WHAT YOU HAVE TO DO. From the first line to the last, repeat the data exactly but leave out the pictures.

(Records contained in a dataset)

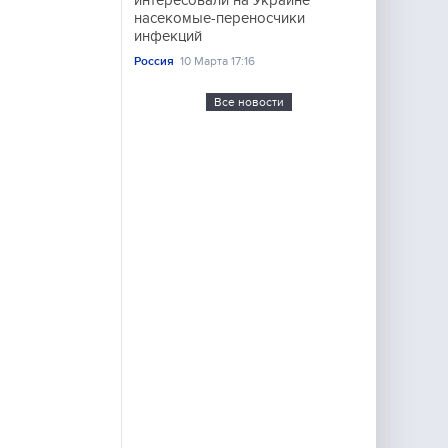
интересовали на Украине
насекомые-переносчики
инфекций
Россия
10 Марта 17:16
Все новости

EXERCISE ANSWER.
интересовали на Украине
насекомые-переносчики
инфекций
Россия
10 Марта 17:16
Все новости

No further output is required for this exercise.